STUDY MATERIAL:
■ ■ ■ ■ ■

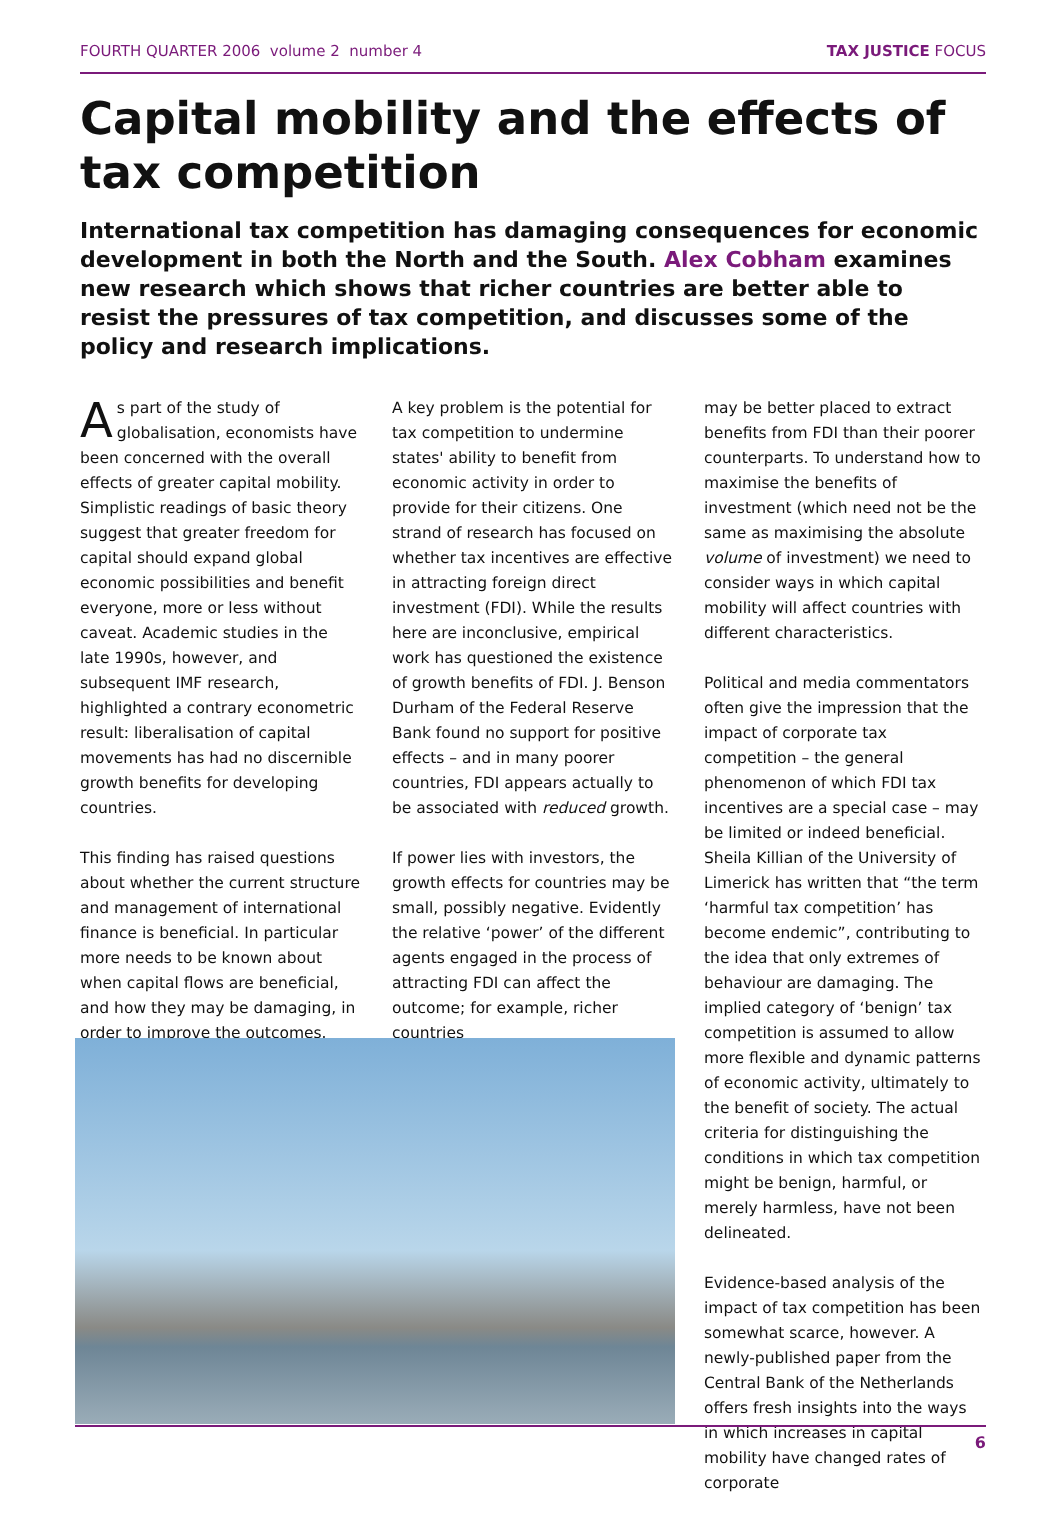FOURTH QUARTER 2006 volume 2 number 4
TAX JUSTICE FOCUS
Capital mobility and the effects of tax competition
International tax competition has damaging consequences for economic development in both the North and the South. Alex Cobham examines new research which shows that richer countries are better able to resist the pressures of tax competition, and discusses some of the policy and research implications.
As part of the study of globalisation, economists have been concerned with the overall effects of greater capital mobility. Simplistic readings of basic theory suggest that greater freedom for capital should expand global economic possibilities and benefit everyone, more or less without caveat. Academic studies in the late 1990s, however, and subsequent IMF research, highlighted a contrary econometric result: liberalisation of capital movements has had no discernible growth benefits for developing countries.
This finding has raised questions about whether the current structure and management of international finance is beneficial. In particular more needs to be known about when capital flows are beneficial, and how they may be damaging, in order to improve the outcomes.
A key problem is the potential for tax competition to undermine states' ability to benefit from economic activity in order to provide for their citizens. One strand of research has focused on whether tax incentives are effective in attracting foreign direct investment (FDI). While the results here are inconclusive, empirical work has questioned the existence of growth benefits of FDI. J. Benson Durham of the Federal Reserve Bank found no support for positive effects – and in many poorer countries, FDI appears actually to be associated with reduced growth.
If power lies with investors, the growth effects for countries may be small, possibly negative. Evidently the relative ‘power’ of the different agents engaged in the process of attracting FDI can affect the outcome; for example, richer countries
may be better placed to extract benefits from FDI than their poorer counterparts. To understand how to maximise the benefits of investment (which need not be the same as maximising the absolute volume of investment) we need to consider ways in which capital mobility will affect countries with different characteristics.
Political and media commentators often give the impression that the impact of corporate tax competition – the general phenomenon of which FDI tax incentives are a special case – may be limited or indeed beneficial. Sheila Killian of the University of Limerick has written that “the term ‘harmful tax competition’ has become endemic”, contributing to the idea that only extremes of behaviour are damaging. The implied category of ‘benign’ tax competition is assumed to allow more flexible and dynamic patterns of economic activity, ultimately to the benefit of society. The actual criteria for distinguishing the conditions in which tax competition might be benign, harmful, or merely harmless, have not been delineated.
Evidence-based analysis of the impact of tax competition has been somewhat scarce, however. A newly-published paper from the Central Bank of the Netherlands offers fresh insights into the ways in which increases in capital mobility have changed rates of corporate
6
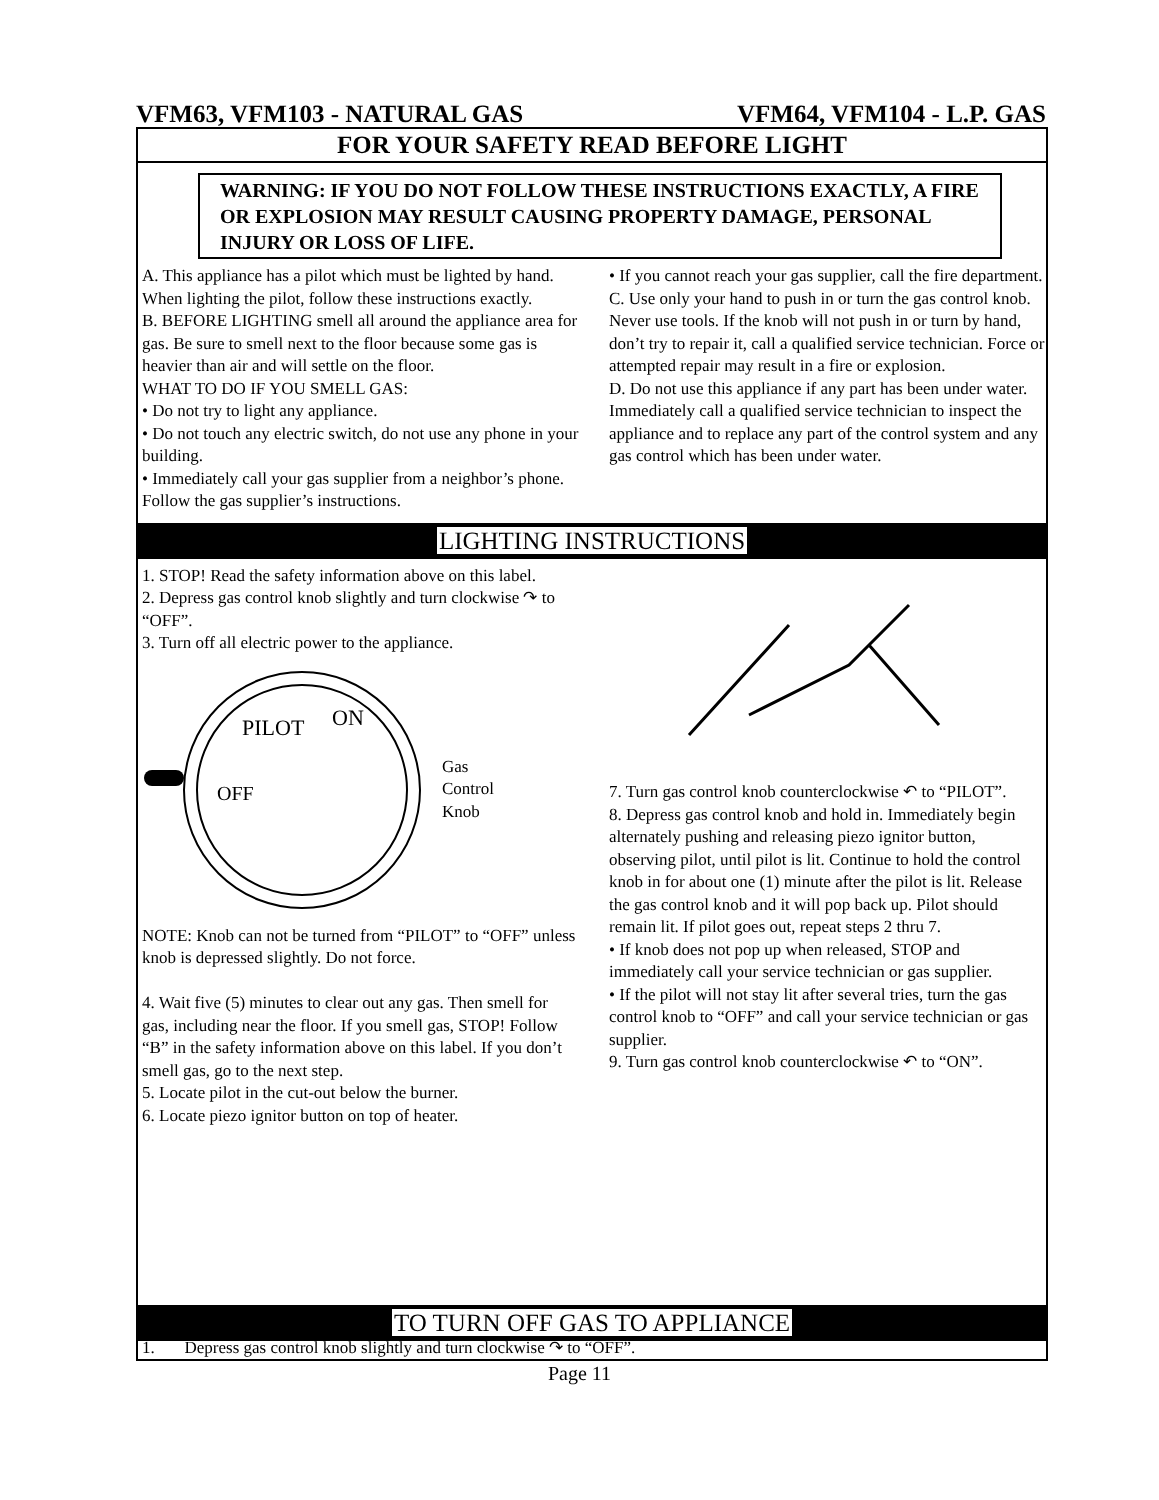VFM63, VFM103 - NATURAL GAS VFM64, VFM104 - L.P. GAS
FOR YOUR SAFETY READ BEFORE LIGHT
WARNING: IF YOU DO NOT FOLLOW THESE INSTRUCTIONS EXACTLY, A FIRE OR EXPLOSION MAY RESULT CAUSING PROPERTY DAMAGE, PERSONAL INJURY OR LOSS OF LIFE.
A. This appliance has a pilot which must be lighted by hand. When lighting the pilot, follow these instructions exactly.
B. BEFORE LIGHTING smell all around the appliance area for gas. Be sure to smell next to the floor because some gas is heavier than air and will settle on the floor.
WHAT TO DO IF YOU SMELL GAS:
• Do not try to light any appliance.
• Do not touch any electric switch, do not use any phone in your building.
• Immediately call your gas supplier from a neighbor’s phone. Follow the gas supplier’s instructions.
• If you cannot reach your gas supplier, call the fire department.
C. Use only your hand to push in or turn the gas control knob. Never use tools. If the knob will not push in or turn by hand, don’t try to repair it, call a qualified service technician. Force or attempted repair may result in a fire or explosion.
D. Do not use this appliance if any part has been under water. Immediately call a qualified service technician to inspect the appliance and to replace any part of the control system and any gas control which has been under water.
LIGHTING INSTRUCTIONS
1. STOP! Read the safety information above on this label.
2. Depress gas control knob slightly and turn clockwise ↷ to “OFF”.
3. Turn off all electric power to the appliance.
PILOT
ON
OFF
Gas
Control
Knob
NOTE: Knob can not be turned from “PILOT” to “OFF” unless knob is depressed slightly. Do not force.
4. Wait five (5) minutes to clear out any gas. Then smell for gas, including near the floor. If you smell gas, STOP! Follow “B” in the safety information above on this label. If you don’t smell gas, go to the next step.
5. Locate pilot in the cut-out below the burner.
6. Locate piezo ignitor button on top of heater.
7. Turn gas control knob counterclockwise ↶ to “PILOT”.
8. Depress gas control knob and hold in. Immediately begin alternately pushing and releasing piezo ignitor button, observing pilot, until pilot is lit. Continue to hold the control knob in for about one (1) minute after the pilot is lit. Release the gas control knob and it will pop back up. Pilot should remain lit. If pilot goes out, repeat steps 2 thru 7.
• If knob does not pop up when released, STOP and immediately call your service technician or gas supplier.
• If the pilot will not stay lit after several tries, turn the gas control knob to “OFF” and call your service technician or gas supplier.
9. Turn gas control knob counterclockwise ↶ to “ON”.
TO TURN OFF GAS TO APPLIANCE
1. Depress gas control knob slightly and turn clockwise ↷ to “OFF”.
Page 11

■ ■ ■ ■ ■

TASK INSTRUCTIONS:
When a line in the data contains the string "investment", copy that line.

TASK SOLUTION:
A key problem is the potential for tax competition to undermine states' ability to benefit from economic activity in order to provide for their citizens. One strand of research has focused on whether tax incentives are effective in attracting foreign direct investment (FDI). While the results here are inconclusive, empirical work has questioned the existence of growth benefits of FDI. J. Benson Durham of the Federal Reserve Bank found no support for positive effects – and in many poorer countries, FDI appears actually to be associated with reduced growth.
may be better placed to extract benefits from FDI than their poorer counterparts. To understand how to maximise the benefits of investment (which need not be the same as maximising the absolute volume of investment) we need to consider ways in which capital mobility will affect countries with different characteristics.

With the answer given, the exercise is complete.